> Исходный текст
□ □ □
У врачей, которые годами общаются со сложными больными, вырабатывается иммунитет к стрессу, ведь врач должен оставаться сильным и волевым, иначе долго не проработаешь.
К сожалению, мой ничтожный опыт не позволял находить своевременные и нужные слова, когда у нас проходила исповедь. Но, несмотря на это, там меня всегда ждали и готовились. Каждый раз, когда я приезжал в диспансер, в самой большой больничной палате собиралось до 20 человек. Мы служили молебен о здравии, потом была долгая исповедь и Причастие. После этого продолжалось общение. В больничных палатах люди часто сменялись. Многие из них выписывались и возвращались домой, а кто-то уходил из жизни. Такой круговорот не позволял привязаться или привыкнуть к кому-либо.
□ □ □
> Записи
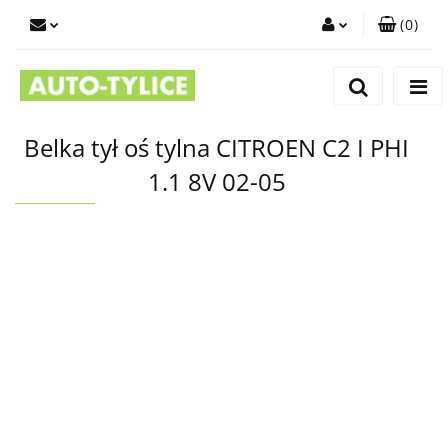
(
0
)
Zaloguj się
Zarejestruj się
Dodaj zgłoszenie
Belka tył oś tylna CITROEN C2 I PHI
1.1 8V 02-05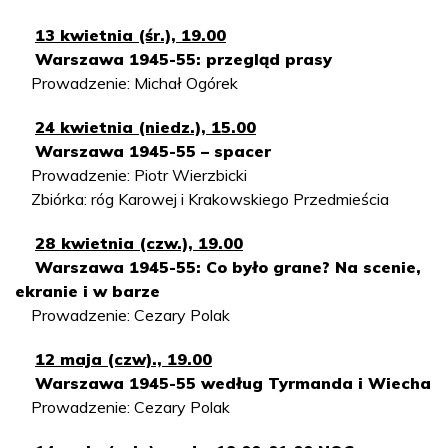
13 kwietnia (śr.), 19.00
Warszawa 1945-55: przegląd prasy
Prowadzenie: Michał Ogórek
24 kwietnia (niedz.), 15.00
Warszawa 1945-55 – spacer
Prowadzenie: Piotr Wierzbicki
Zbiórka: róg Karowej i Krakowskiego Przedmieścia
28 kwietnia (czw.), 19.00
Warszawa 1945-55: Co było grane? Na scenie,
ekranie i w barze
Prowadzenie: Cezary Polak
12 maja (czw)., 19.00
Warszawa 1945-55 według Tyrmanda i Wiecha
Prowadzenie: Cezary Polak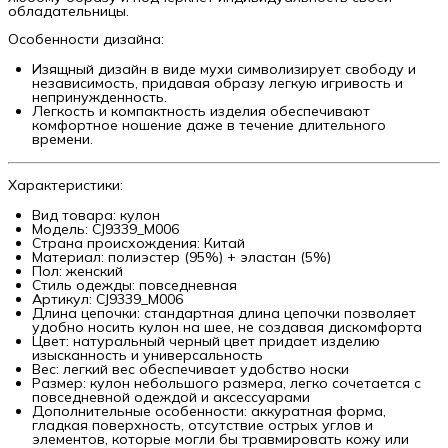
обладательницы.
Особенности дизайна:
Изящный дизайн в виде мухи символизирует свободу и
независимость, придавая образу легкую игривость и
непринужденность.
Легкость и компактность изделия обеспечивают
комфортное ношение даже в течение длительного
времени.
Характеристики:
Вид товара: кулон
Модель: CJ9339_M006
Страна происхождения: Китай
Материал: полиэстер (95%) + эластан (5%)
Пол: женский
Стиль одежды: повседневная
Артикул: CJ9339_M006
Длина цепочки: стандартная длина цепочки позволяет
удобно носить кулон на шее, не создавая дискомфорта
Цвет: натуральный черный цвет придает изделию
изысканность и универсальность
Вес: легкий вес обеспечивает удобство носки
Размер: кулон небольшого размера, легко сочетается с
повседневной одеждой и аксессуарами
Дополнительные особенности: аккуратная форма,
гладкая поверхность, отсутствие острых углов и
элементов, которые могли бы травмировать кожу или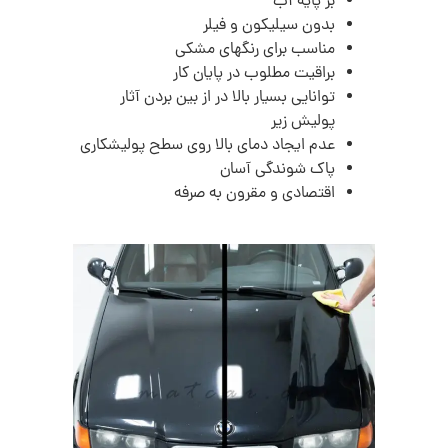
بر پایه آب
بدون سیلیکون و فیلر
مناسب برای رنگهای مشکی
براقیت مطلوب در پایان کار
توانایی بسیار بالا در از بین بردن آثار
پولیش زیر
عدم ایجاد دمای بالا روی سطح پولیشکاری
پاک شوندگی آسان
اقتصادی و مقرون به صرفه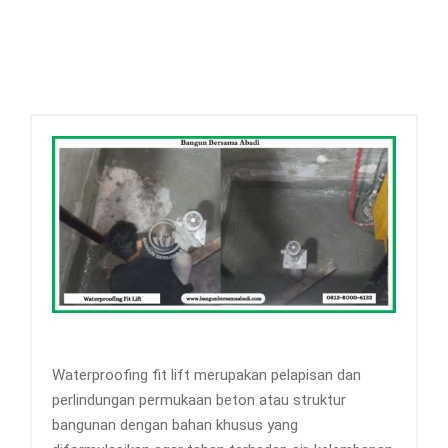
Waterproofing fit lift merupakan pelapisan dan
perlindungan permukaan beton atau struktur
bangunan dengan bahan khusus yang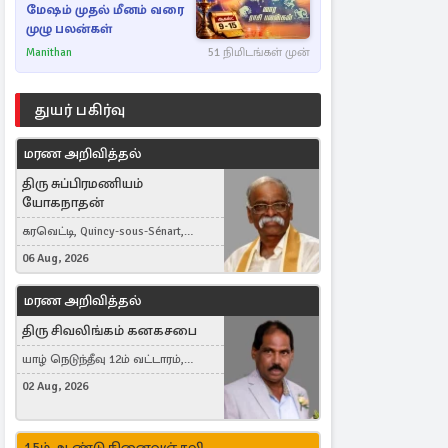
மேஷம் முதல் மீனம் வரை
முழு பலன்கள்
Manithan
51 நிமிடங்கள் முன்
துயர் பகிர்வு
மரண அறிவித்தல்
திரு சுப்பிரமணியம்
யோகநாதன்
கரவெட்டி, Quincy-sous-Sénart,
France
06 Aug, 2026
மரண அறிவித்தல்
திரு சிவலிங்கம் கனகசபை
யாழ் நெடுந்தீவு 12ம் வட்டாரம்,
Jaffna, நயினாதீவு, London, United
02 Aug, 2026
Kingdom
15ம் ஆண்டு நினைவஞ்சலி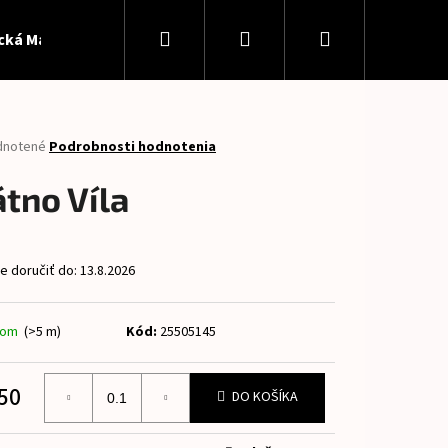
Hľadať
Prihlásenie
Nákupný
ická Madeira
Softshell
Patent
Panely
Pan
košík
rné
dnotené
Podrobnosti hodnotenia
enie
tu
átno Víla
 doručiť do:
13.8.2026
čiek.
dom
(>5 m)
Kód:
25505145
Nasledujúce
50
DO KOŠÍKA
otková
□ □ □
> Задание
Напишите продолжение рассказа о служении в диспансере, начиная сразу после его последнего предложения. Записи для работы не нужны.

> Ответ
Как-то раз по обычаю я приехал в больницу, чтобы совершить исповедь и причастить желающих. Я с первого взгляда заметил, что в привычной обстановке было нечто необычное: лица многих пациентов изменились, появилась жизнерадостность, и даже медперсонал был менее строг. Женщина, ожидавшая исповеди, еще в коридоре сообщила мне, что появился «новенький». До этого случая мне никогда не говорили о поступивших пациентах, так как это было делом привычным.
Зайдя в больничную палату, увидел, что большая группа больных совместно молится перед Причастием. Молитвы им читал высокий молодой парень с русским лицом, усыпанным веснушками. Увидев меня, он закончил чтение, подошел, чтобы поприветствовать, и назвал свое имя: Андрей. Все присутствующие пациенты, многие из которых являлись людьми старшего возраста, были покорены юношей. За небольшой период своего пребывания в больнице он стал невероятно востребованным среди больных. Имея хорошее чувство юмора, Андрей помогал людям хотя бы на время забыть свой диагноз. Это был генератор позитива.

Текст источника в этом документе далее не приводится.